Stored data entries
········
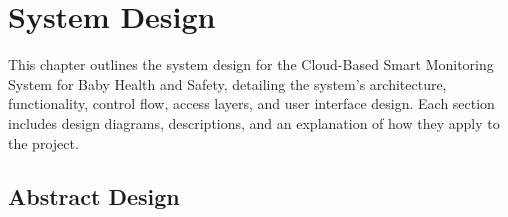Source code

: \documentclass[12pt,a4paper]{report}
\begin{document}


\chapter{System Design}
This chapter outlines the system design for the Cloud-Based Smart Monitoring System for Baby Health and Safety, detailing the system's architecture, functionality, control flow, access layers, and user interface design. Each section includes design diagrams, descriptions, and an explanation of how they apply to the project.
\section{Abstract Design}
\end{document}

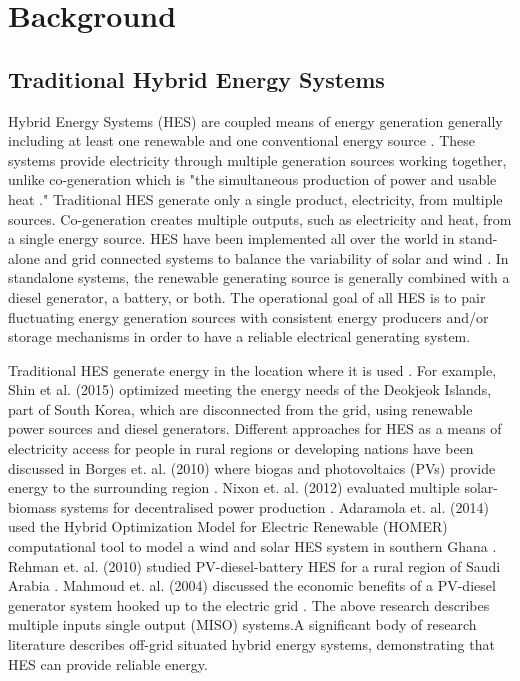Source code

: \documentclass[12pt]{UIdahoMastersThesis}
\begin{document}
\chapter{Background}
\section{Traditional Hybrid Energy Systems}
Hybrid Energy Systems (HES) are coupled means of energy generation generally including at least one renewable and one conventional energy source \cite {Ibrahim2011}. These systems provide electricity through multiple generation sources working together, unlike co-generation which is "the simultaneous production of power and usable heat \cite{Rosen2005}." Traditional HES generate only a single product, electricity, from multiple sources. Co-generation creates multiple outputs, such as electricity and heat, from a single energy source. HES have been implemented all over the world in stand-alone and grid connected systems to balance the variability of solar and wind \cite {Garcia2015, Qi2014, Shin2015, Nixon2012, Adaramola2014, Goodbody2013, BorgesNeto2010, McGowan1996}. In standalone systems, the renewable generating source is generally combined with a diesel generator, a battery, or both. The operational goal of all HES is to pair fluctuating energy generation sources with consistent energy producers and/or storage mechanisms in order to have a reliable electrical generating system.

Traditional HES generate energy in the location where it is used \cite {Shin2015, Nixon2012, Adaramola2014, Goodbody2013, McGowan1996}. For example, Shin et al. (2015) optimized meeting the energy needs of the Deokjeok Islands, part of South Korea, which are disconnected from the grid, using renewable power sources and diesel generators. Different approaches for HES as a means of electricity access for people in rural regions or developing nations have been discussed in Borges et. al. (2010) where biogas and photovoltaics (PVs) provide energy to the surrounding region \cite{BorgesNeto2010}. Nixon et. al. (2012) evaluated multiple solar-biomass systems for decentralised power production \cite{Nixon2012}. Adaramola et. al. (2014) used the Hybrid Optimization Model for Electric Renewable (HOMER) computational tool to model a wind and solar HES system in southern Ghana \cite{Adaramola2014}. Rehman et. al. (2010) studied PV-diesel-battery HES for a rural region of Saudi Arabia \cite{Rehman2010}. Mahmoud et. al. (2004) discussed the economic benefits of a PV-diesel generator system hooked up to the electric grid \cite {Mahmoud2004}. The above research describes multiple inputs single output (MISO) systems\cite{Garcia2013}.A significant body of research literature describes off-grid situated hybrid energy systems, demonstrating that HES can provide reliable energy.
\end{document}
········
WHAT IS REQUIRED:
Carry over each record above character for character, with the pictures left out.

RESULT OF THIS TASK:
Source code

: \documentclass[12pt,a4paper]{report}
\begin{document}


\chapter{System Design}
This chapter outlines the system design for the Cloud-Based Smart Monitoring System for Baby Health and Safety, detailing the system's architecture, functionality, control flow, access layers, and user interface design. Each section includes design diagrams, descriptions, and an explanation of how they apply to the project.
\section{Abstract Design}
\end{document}

Source code

: \documentclass[12pt]{UIdahoMastersThesis}
\begin{document}
\chapter{Background}
\section{Traditional Hybrid Energy Systems}
Hybrid Energy Systems (HES) are coupled means of energy generation generally including at least one renewable and one conventional energy source \cite {Ibrahim2011}. These systems provide electricity through multiple generation sources working together, unlike co-generation which is "the simultaneous production of power and usable heat \cite{Rosen2005}." Traditional HES generate only a single product, electricity, from multiple sources. Co-generation creates multiple outputs, such as electricity and heat, from a single energy source. HES have been implemented all over the world in stand-alone and grid connected systems to balance the variability of solar and wind \cite {Garcia2015, Qi2014, Shin2015, Nixon2012, Adaramola2014, Goodbody2013, BorgesNeto2010, McGowan1996}. In standalone systems, the renewable generating source is generally combined with a diesel generator, a battery, or both. The operational goal of all HES is to pair fluctuating energy generation sources with consistent energy producers and/or storage mechanisms in order to have a reliable electrical generating system.

Traditional HES generate energy in the location where it is used \cite {Shin2015, Nixon2012, Adaramola2014, Goodbody2013, McGowan1996}. For example, Shin et al. (2015) optimized meeting the energy needs of the Deokjeok Islands, part of South Korea, which are disconnected from the grid, using renewable power sources and diesel generators. Different approaches for HES as a means of electricity access for people in rural regions or developing nations have been discussed in Borges et. al. (2010) where biogas and photovoltaics (PVs) provide energy to the surrounding region \cite{BorgesNeto2010}. Nixon et. al. (2012) evaluated multiple solar-biomass systems for decentralised power production \cite{Nixon2012}. Adaramola et. al. (2014) used the Hybrid Optimization Model for Electric Renewable (HOMER) computational tool to model a wind and solar HES system in southern Ghana \cite{Adaramola2014}. Rehman et. al. (2010) studied PV-diesel-battery HES for a rural region of Saudi Arabia \cite{Rehman2010}. Mahmoud et. al. (2004) discussed the economic benefits of a PV-diesel generator system hooked up to the electric grid \cite {Mahmoud2004}. The above research describes multiple inputs single output (MISO) systems\cite{Garcia2013}.A significant body of research literature describes off-grid situated hybrid energy systems, demonstrating that HES can provide reliable energy.
\end{document}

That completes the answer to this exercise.